Why Watch This Movie?
One of the Most Assured Directorial Debuts in Years
Celine Song, a playwright making her first feature, earned Academy Award nominations for Best Picture and Best Original Screenplay — a rare achievement for a first-time filmmaker working with such quiet, restrained material.
A Love Triangle With No Villain
The film deliberately avoids melodrama — Arthur is never framed as an obstacle to root against, and Hae Sung is never a threat to Nora's marriage. That restraint is exactly what makes the film's emotional core hit as hard as it does.

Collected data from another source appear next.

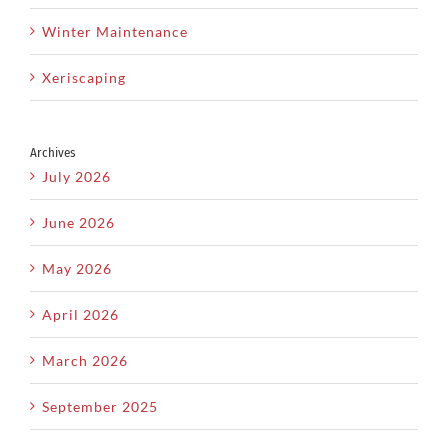
Winter Maintenance
Xeriscaping
Archives
July 2026
June 2026
May 2026
April 2026
March 2026
September 2025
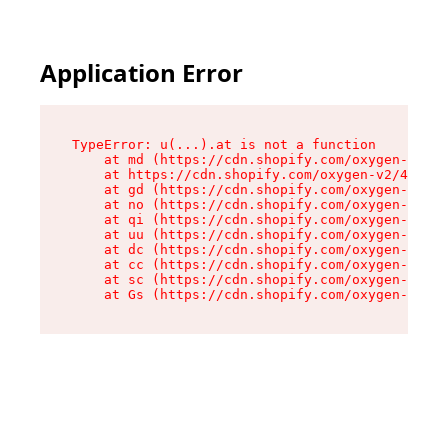
Application Error
TypeError: u(...).at is not a function

    at md (https://cdn.shopify.com/oxygen-v2/45
    at https://cdn.shopify.com/oxygen-v2/45887/
    at gd (https://cdn.shopify.com/oxygen-v2/45
    at no (https://cdn.shopify.com/oxygen-v2/45
    at qi (https://cdn.shopify.com/oxygen-v2/45
    at uu (https://cdn.shopify.com/oxygen-v2/45
    at dc (https://cdn.shopify.com/oxygen-v2/45
    at cc (https://cdn.shopify.com/oxygen-v2/45
    at sc (https://cdn.shopify.com/oxygen-v2/45
    at Gs (https://cdn.shopify.com/oxygen-v2/45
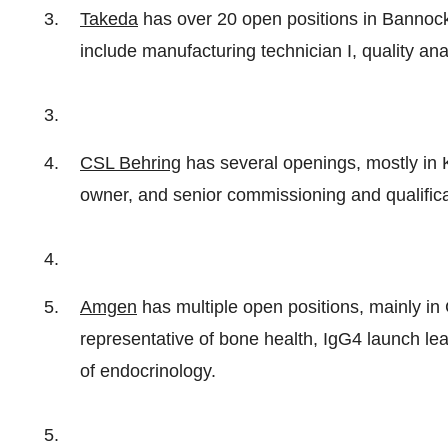
Takeda
has over 20 open positions in Banno
include manufacturing technician I, quality ana
CSL Behring
has several openings, mostly in K
owner, and senior commissioning and qualifica
Amgen
has multiple open positions, mainly in 
representative of bone health, IgG4 launch l
of endocrinology.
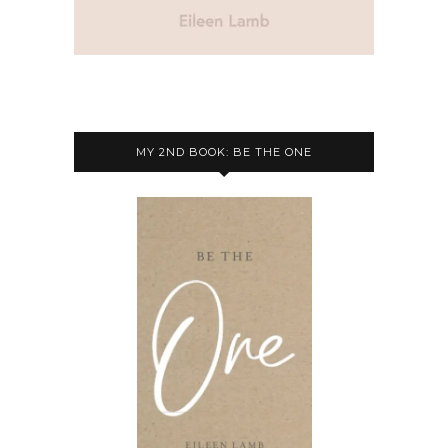
MY 2ND BOOK: BE THE ONE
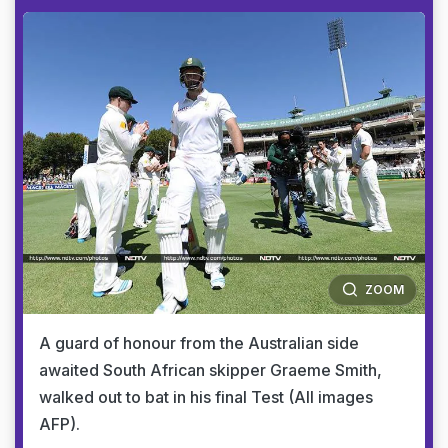
ZOOM
A guard of honour from the Australian side
awaited South African skipper Graeme Smith,
walked out to bat in his final Test (All images
AFP).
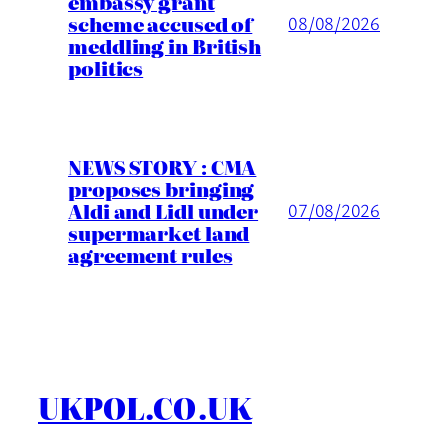
embassy grant
scheme accused of
08/08/2026
meddling in British
politics
NEWS STORY : CMA
proposes bringing
Aldi and Lidl under
07/08/2026
supermarket land
agreement rules
UKPOL.CO.UK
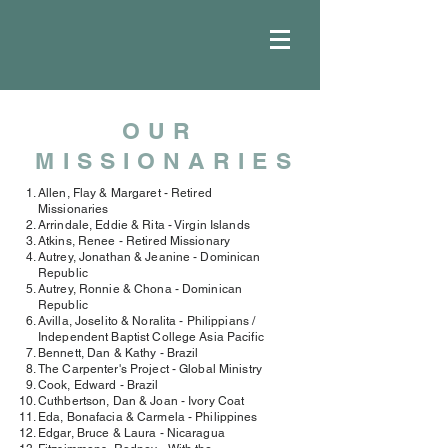
OUR
MISSIONARIES
Allen, Flay & Margaret - Retired
Missionaries
Arrindale, Eddie & Rita - Virgin Islands
Atkins, Renee - Retired Missionary
Autrey, Jonathan & Jeanine - Dominican
Republic
Autrey, Ronnie & Chona - Dominican
Republic
Avilla, Joselito & Noralita - Philippians /
Independent Baptist College Asia Pacific
Bennett, Dan & Kathy - Brazil
The Carpenter's Project - Global Ministry
Cook, Edward - Brazil
Cuthbertson, Dan & Joan - Ivory Coat
Eda, Bonafacia & Carmela - Philippines
Edgar, Bruce & Laura - Nicaragua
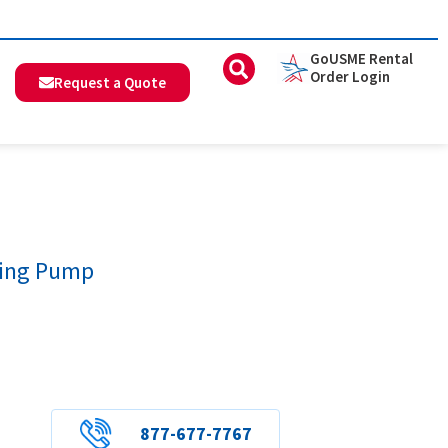
GoUSME Rental
Order Login
Request a Quote
ding Pump
877-677-7767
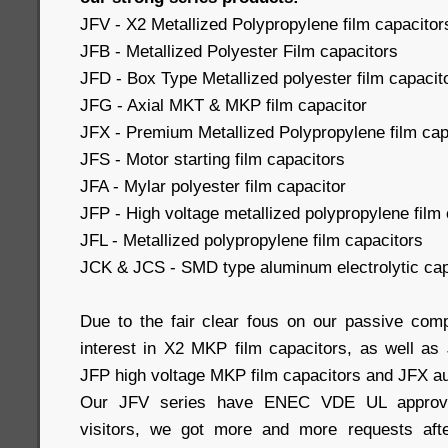
JFV - X2 Metallized Polypropylene film capacitor
JFB - Metallized Polyester Film capacitors
JFD - Box Type Metallized polyester film capacit
JFG - Axial MKT & MKP film capacitor
JFX - Premium Metallized Polypropylene film capa
JFS - Motor starting film capacitors
JFA - Mylar polyester film capacitor
JFP - High voltage metallized polypropylene film 
JFL - Metallized polypropylene film capacitors
JCK & JCS - SMD type aluminum electrolytic cap
Due to the fair clear fous on our passive com
interest in X2 MKP film capacitors, as well a
JFP high voltage MKP film capacitors and JFX au
Our JFV series have ENEC VDE UL approval
visitors, we got more and more requests afte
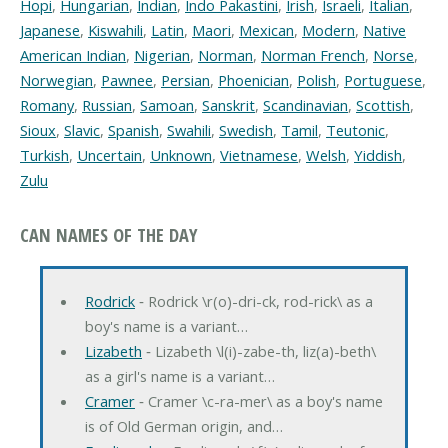
Hopi
,
Hungarian
,
Indian
,
Indo Pakastini
,
Irish
,
Israeli
,
Italian
,
Japanese
,
Kiswahili
,
Latin
,
Maori
,
Mexican
,
Modern
,
Native
American Indian
,
Nigerian
,
Norman
,
Norman French
,
Norse
,
Norwegian
,
Pawnee
,
Persian
,
Phoenician
,
Polish
,
Portuguese
,
Romany
,
Russian
,
Samoan
,
Sanskrit
,
Scandinavian
,
Scottish
,
Sioux
,
Slavic
,
Spanish
,
Swahili
,
Swedish
,
Tamil
,
Teutonic
,
Turkish
,
Uncertain
,
Unknown
,
Vietnamese
,
Welsh
,
Yiddish
,
Zulu
CAN NAMES OF THE DAY
Rodrick
‐ Rodrick \r(o)-dri-ck, rod-rick\ as a
boy's name is a variant…
Lizabeth
‐ Lizabeth \l(i)-zabe-th, liz(a)-beth\
as a girl's name is a variant…
Cramer
‐ Cramer \c-ra-mer\ as a boy's name
is of Old German origin, and…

Drawn Directly From Song's Own Life
The story is semi-autobiographical, inspired by a real evening Song spent translating between her Korean childhood friend and her American husband at a New York bar — a moment that became the film's emotional centerpiece.
Cast & Crew
Director / Writer
Celine Song
Studio
A24
Feature Debut
Yes — Song's first film
Nora
Greta Lee
Hae Sung
Teo Yoo
Arthur
John Magaro
Language
English / Korean
Premiere
Sundance Film Festival 2023
Oscar Nominations
Best Picture, Best Screenplay
Official Trailer
© A24 / Killer Films. Trailer embedded via YouTube.
Frequently Asked Questions
Is Past Lives based on a true story?
It's semi-autobiographical. Celine Song has said the film's key scene — sitting between her Korean childhood friend and her American husband at a bar, translating for both — really happened to her, and the film's broader emotional arc draws directly from her own experience emigrating from South Korea to Canada as a child.
What does "inyeon" mean?
Inyeon is a Korean concept referencing providence or fate across lifetimes — the idea that even a passing encounter between two people, like brushing shoulders on the street, results from thousands of small connections built up over past lives. The film uses it as a lens for Nora and Hae Sung's relationship, suggesting their bond spans more than just one lifetime's worth of choices.
Does Nora end up leaving her husband?
No — the film is not a will-they-won't-they in the conventional sense. Nora stays with Arthur, and the film's power comes from how it processes grief for a life not lived without turning that grief into a plot mechanism for breaking up her marriage. It's more interested in emotional honesty than romantic resolution.
Did Past Lives win any major awards?
It received two Academy Award nominations — Best Picture and Best Original Screenplay — without a win, alongside five Golden Globe nominations. It was also named one of the top ten films of the year by the National Board of Review and the American Film Institute, and is widely regarded as one of the best debut features of the decade so far.